Quelles perspectives ?
Cet été a été particulièrement exigeant pour la famille Suter. En plus des journées chargées sur l’alpage, de l’arrivée du petit en juin et du fauchage du foin sauvage, Christian a commencé la rénovation de son étable en mai. Les deux stabulations entravées seront transformées en une grande étable à stabulation libre avec une salle de traite pour deux fois cinq vaches. Les travaux devraient être terminés fin 2023. « C’est très stimulant de pouvoir réaliser son propre projet de construction, selon ses envies », s’enthousiasme Christian. Même si les phases de planification et de construction sont éprouvantes, il s’agit pour lui et sa femme Simona d’un projet gratifiant qui simplifiera également les processus à l’avenir. « Heureusement, Simona sait ce que cela signifie de reprendre une entreprise familiale, car elle-même est investie dans l’entreprise de ses frères », explique Christian, « Même sans avoir grandi dans l’agriculture, elle partage cette valeur, qui renforce notre compréhension mutuelle dans les moments difficiles. » Bien sûr, le couple espère que leur fils Lui perpétuera lui aussi, un jour, la tradition de ses parents, notamment celle du foin sauvage.
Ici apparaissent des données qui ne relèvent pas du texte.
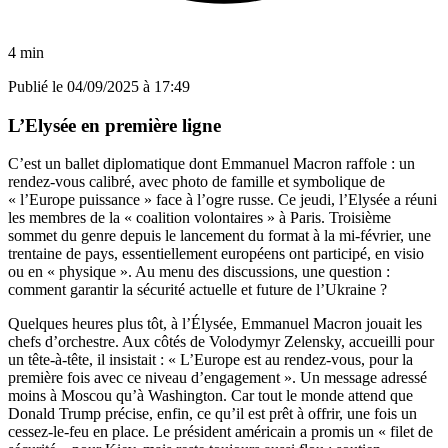
4 min
Publié le
04/09/2025 à 17:49
L’Elysée en première ligne
C’est un ballet diplomatique dont Emmanuel Macron raffole : un
rendez-vous calibré, avec photo de famille et symbolique de
« l’Europe puissance » face à l’ogre russe. Ce jeudi, l’Elysée a réuni
les membres de la « coalition volontaires » à Paris. Troisième
sommet du genre depuis le lancement du format à la mi-février, une
trentaine de pays, essentiellement européens ont participé, en visio
ou en « physique ». Au menu des discussions, une question :
comment garantir la sécurité actuelle et future de l’Ukraine ?
Quelques heures plus tôt, à l’Élysée, Emmanuel Macron jouait les
chefs d’orchestre. Aux côtés de Volodymyr Zelensky, accueilli pour
un tête-à-tête, il insistait : « L’Europe est au rendez-vous, pour la
première fois avec ce niveau d’engagement ». Un message adressé
moins à Moscou qu’à Washington. Car tout le monde attend que
Donald Trump précise, enfin, ce qu’il est prêt à offrir, une fois un
cessez-le-feu en place. Le président américain a promis un « filet de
Mais il va s’écouler quelques années d’ici là, pendant lesquelles Christian transmettra cette tradition à ses apprenti·es ou auxiliaires présents durant les vacances.
Le foin sauvage en Suisse
Selon diverses estimations et rapports, on compte en Suisse plusieurs milliers d’agriculteurs·trices qui pratiquent la fauche du foin sauvage. Ces derniers préservent des
pratiques agricoles traditionnelles et favorisent la diversité écologique des prairies de montagne. Il faut toutefois noter que ces chiffres ne donnent pas un tableau précis de la situation actuelle et qu’ils peuvent évoluer au fil du temps.